A pirataria é lícita? O hacker é um malfeitor ou um Robin Hood cibernético? É um democrata que socializa a tecnologia ou corsário que não respeita direitos alheios? É um anarquista moderno ou terrorista à antiga? Em outras palavras: vale tudo para acabar com o vale-tudo?
Estas perguntas foram sugeridas pela leitura de duas matérias: uma no Estado de S.Paulo (‘Os hackers que habilitaram o iPhone no Brasil’, domingo, 16/9, pág. C-5) e a outra neste Observatório (‘Notas sobre a construção de um jornalismo livre‘). Motivadas por interesses conflitantes, com entonações diferenciadas, originam-se na mesma relativização de ilegalidades e ilícitos.
O hino de louvor aos hackers nativos que ‘ganham fama e dinheiro’ por conseguirem driblar os mecanismos de proteção do iPhone americano foi entoado pelo Estadão dentro da estratégia de ‘arejar’ o noticiário sugerida pelos consultores da Opus Dei.
Estado de Direito
Ninguém se deu conta que a matéria é um incentivo à prevaricação e à pirataria. Ou melhor: em algum momento alguém parou para pensar e decidiu colocar na matéria que os ‘garotos prodígios’ podem ter problemas na Justiça. Por isso, omitiram-se o endereço e o telefone dos hackers. As preocupações legais ou morais pararam aí. Como era importante tornar a matéria mundana e charmosa, enfiaram-se os nomes de duas celebridades: Roberto Justus e Álvaro Garnero (assíduos freqüentadores da coluna social do jornal), que também contrataram o serviço dos hackers pela módica quantia de 600 reais para habilitar o aparelho que compraram nos EUA por 399 dólares.
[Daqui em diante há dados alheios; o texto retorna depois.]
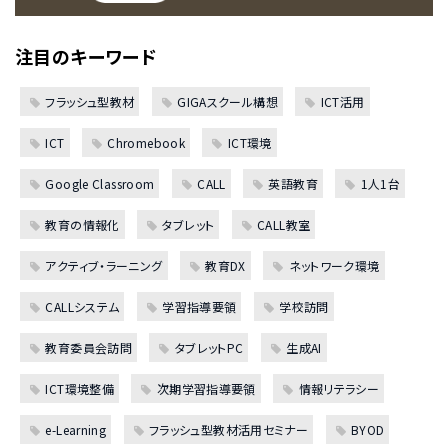
注目のキーワード
フラッシュ型教材
GIGAスクール構想
ICT活用
ICT
Chromebook
ICT環境
Google Classroom
CALL
英語教育
1人1台
教育の情報化
タブレット
CALL教室
アクティブ・ラーニング
教育DX
ネットワーク環境
CALLシステム
学習指導要領
学校訪問
教育委員会訪問
タブレットPC
生成AI
ICT環境整備
次期学習指導要領
情報リテラシー
e-Learning
フラッシュ型教材活用セミナー
BYOD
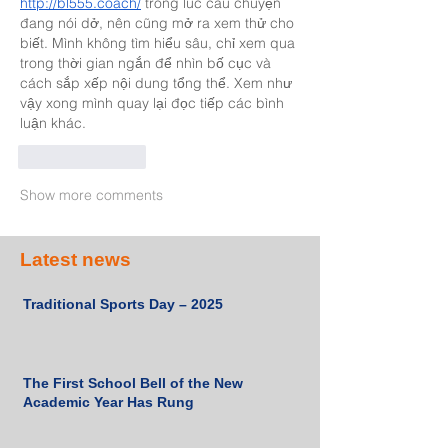
http://bl555.coach/
 trong lúc câu chuyện 
đang nói dở, nên cũng mở ra xem thử cho 
biết. Mình không tìm hiểu sâu, chỉ xem qua 
trong thời gian ngắn để nhìn bố cục và 
cách sắp xếp nội dung tổng thể. Xem như 
vậy xong mình quay lại đọc tiếp các bình 
luận khác.
Like
Reply
Show more comments
Latest news
Traditional Sports Day – 2025
The First School Bell of the New
Academic Year Has Rung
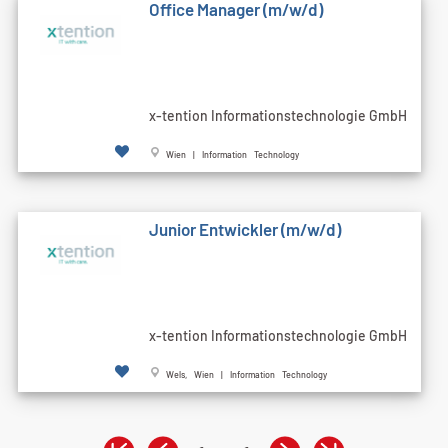
Office Manager (m/w/d)
x-tention Informationstechnologie GmbH
Wien | Information Technology
Junior Entwickler (m/w/d)
x-tention Informationstechnologie GmbH
Wels, Wien | Information Technology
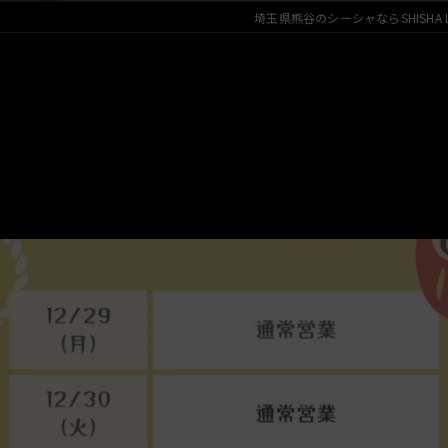
埼玉県熊谷のシーシャならSHISHA LO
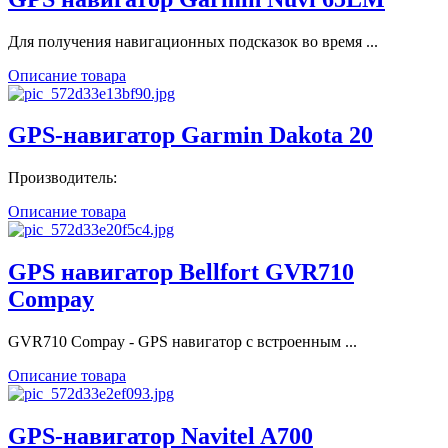
Для получения навигационных подсказок во время ...
Описание товара
GPS-навигатор Garmin Dakota 20
Производитель:
Описание товара
GPS навигатор Bellfort GVR710
Compay
GVR710 Compay - GPS навигатор с встроенным ...
Описание товара
GPS-навигатор Navitel A700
Estão ferrados: comprar equipamentos pirateados também é crime. Pirataria passiva é como corrupção passiva.
As notas para um ‘jornalismo livre’ são fascinantes porque mostram como é fácil perverter e intoxicar o bom combate e as boas causas. A defesa do software livre e da TV digital efetivamente acessível, democratizada, são cruzadas legítimas, nada têm a ver com a entronização da figura e da atividade do hacker. Quando se quer reformar o Estado não se prega a hackeazação do Estado.
Num momento em que o mundo busca consensos, regulamentos e códigos é bom lembrar que a luta legítima contra a ‘ideologia da propriedade’ faz-se através da defesa do Estado de Direito.